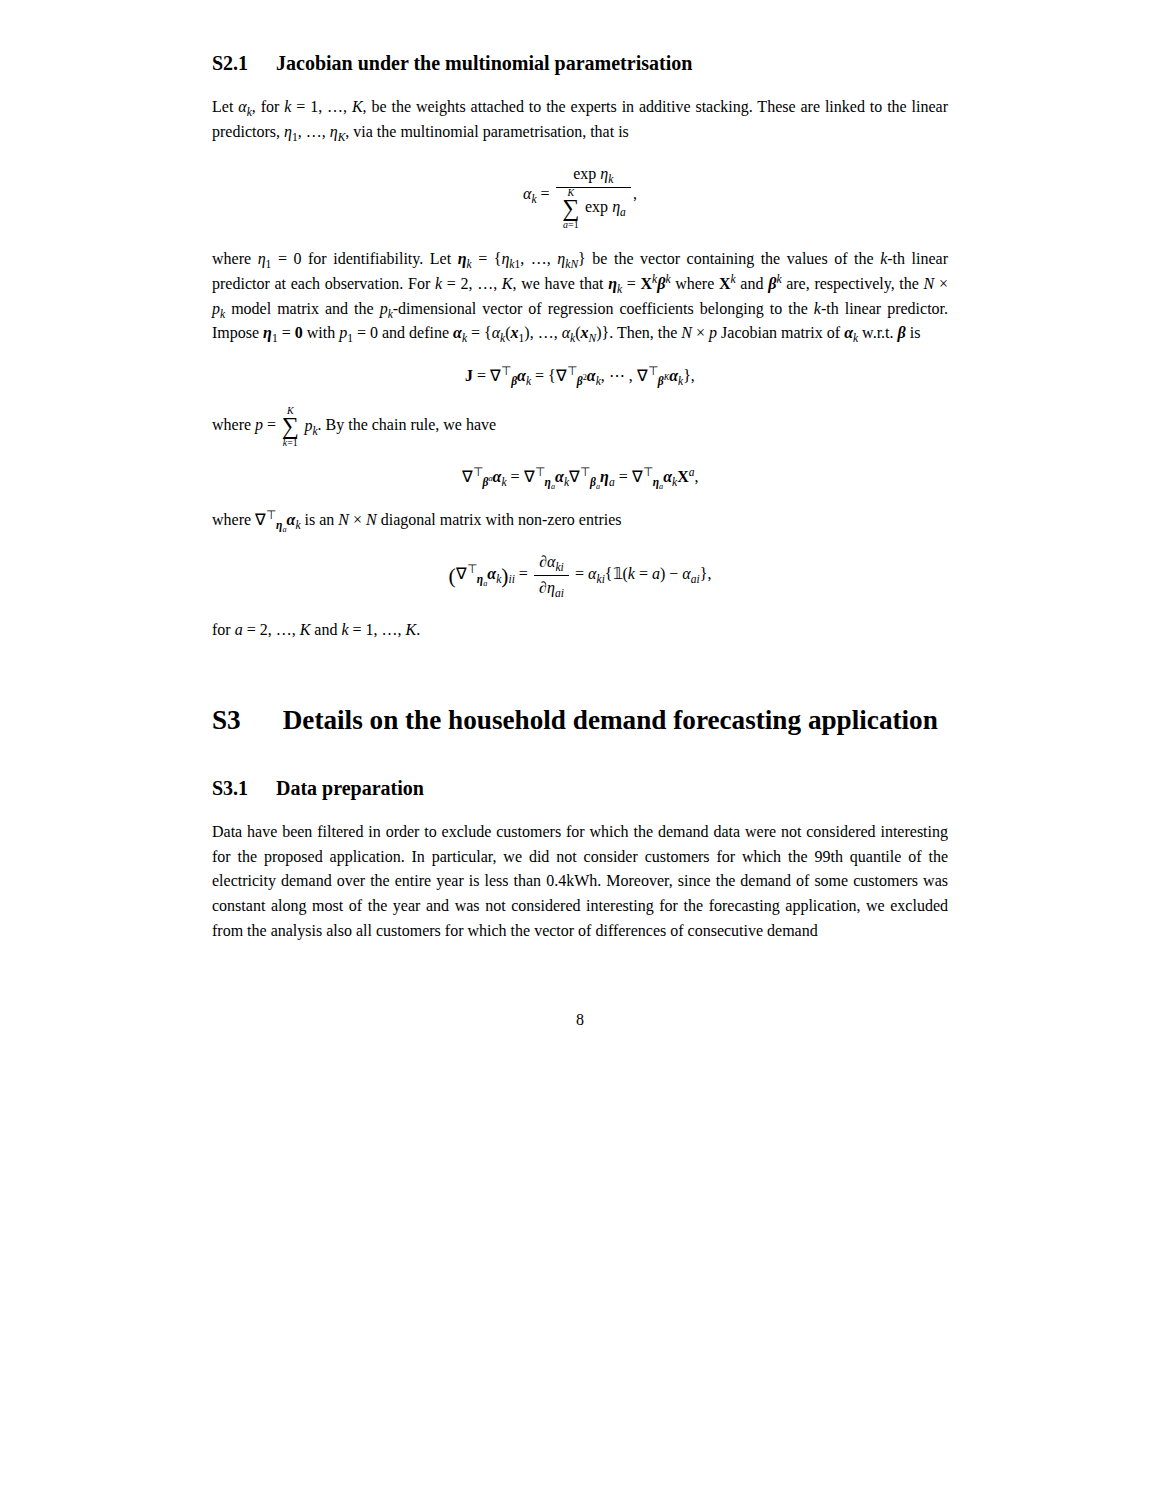S2.1 Jacobian under the multinomial parametrisation
Let αk, for k = 1, …, K, be the weights attached to the experts in additive stacking. These are linked to the linear predictors, η1, …, ηK, via the multinomial parametrisation, that is
αk = exp ηk K∑a=1 exp ηa ,
where η1 = 0 for identifiability. Let ηk = {ηk1, …, ηkN} be the vector containing the values of the k-th linear predictor at each observation. For k = 2, …, K, we have that ηk = Xkβk where Xk and βk are, respectively, the N × pk model matrix and the pk-dimensional vector of regression coefficients belonging to the k-th linear predictor. Impose η1 = 0 with p1 = 0 and define αk = {αk(x1), …, αk(xN)}. Then, the N × p Jacobian matrix of αk w.r.t. β is
J = ∇⊤βαk = {∇⊤β2αk, ⋯ , ∇⊤βKαk},
where p = K∑k=1 pk. By the chain rule, we have
∇⊤βaαk = ∇⊤ηaαk∇⊤βaηa = ∇⊤ηaαkXa,
where ∇⊤ηaαk is an N × N diagonal matrix with non-zero entries
(∇⊤ηaαk)ii = ∂αki ∂ηai = αki{𝟙(k = a) − αai},
for a = 2, …, K and k = 1, …, K.
S3 Details on the household demand forecasting application
S3.1 Data preparation
Data have been filtered in order to exclude customers for which the demand data were not considered interesting for the proposed application. In particular, we did not consider customers for which the 99th quantile of the electricity demand over the entire year is less than 0.4kWh. Moreover, since the demand of some customers was constant along most of the year and was not considered interesting for the forecasting application, we excluded from the analysis also all customers for which the vector of differences of consecutive demand
8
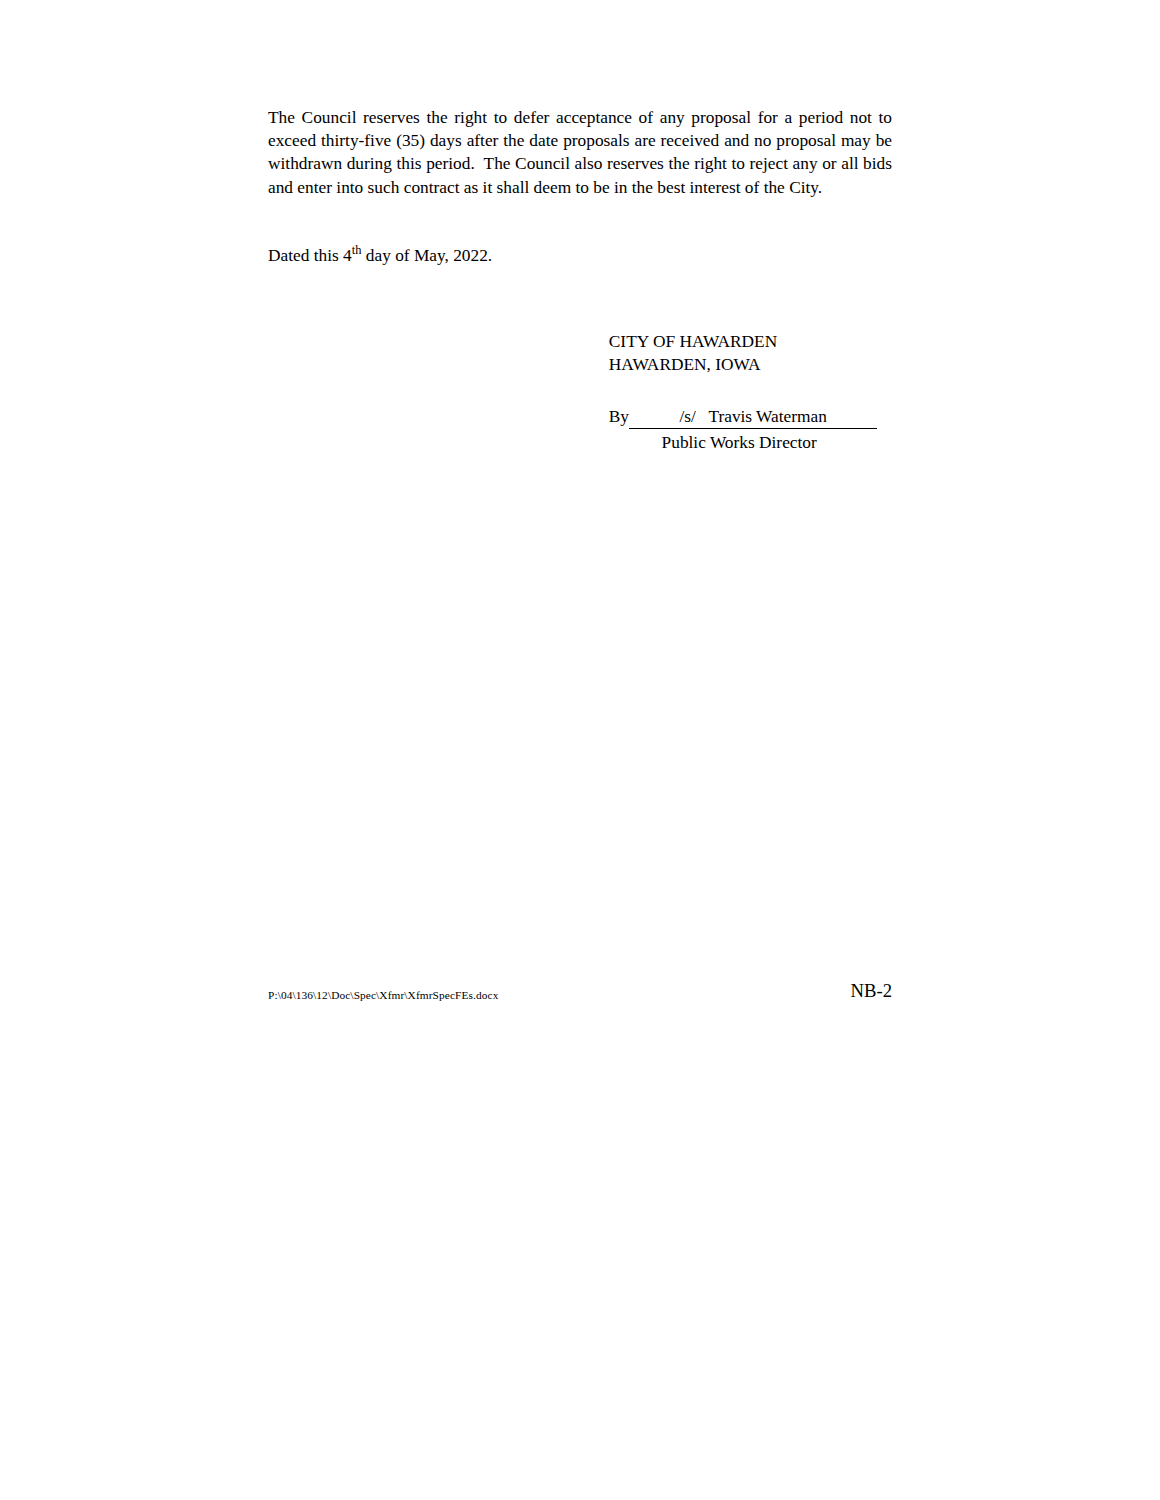The Council reserves the right to defer acceptance of any proposal for a period not to exceed thirty-five (35) days after the date proposals are received and no proposal may be withdrawn during this period. The Council also reserves the right to reject any or all bids and enter into such contract as it shall deem to be in the best interest of the City.
Dated this 4th day of May, 2022.
CITY OF HAWARDEN
HAWARDEN, IOWA
By/s/ Travis Waterman
Public Works Director
P:\04\136\12\Doc\Spec\Xfmr\XfmrSpecFEs.docx NB-2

Brief: Exactly as they appear, output the line holding "HAWARDEN, IOWA" and all lines after it through the end of the listing above, and only those.

Solved exercise:
HAWARDEN, IOWA
By/s/ Travis Waterman
Public Works Director
P:\04\136\12\Doc\Spec\Xfmr\XfmrSpecFEs.docx NB-2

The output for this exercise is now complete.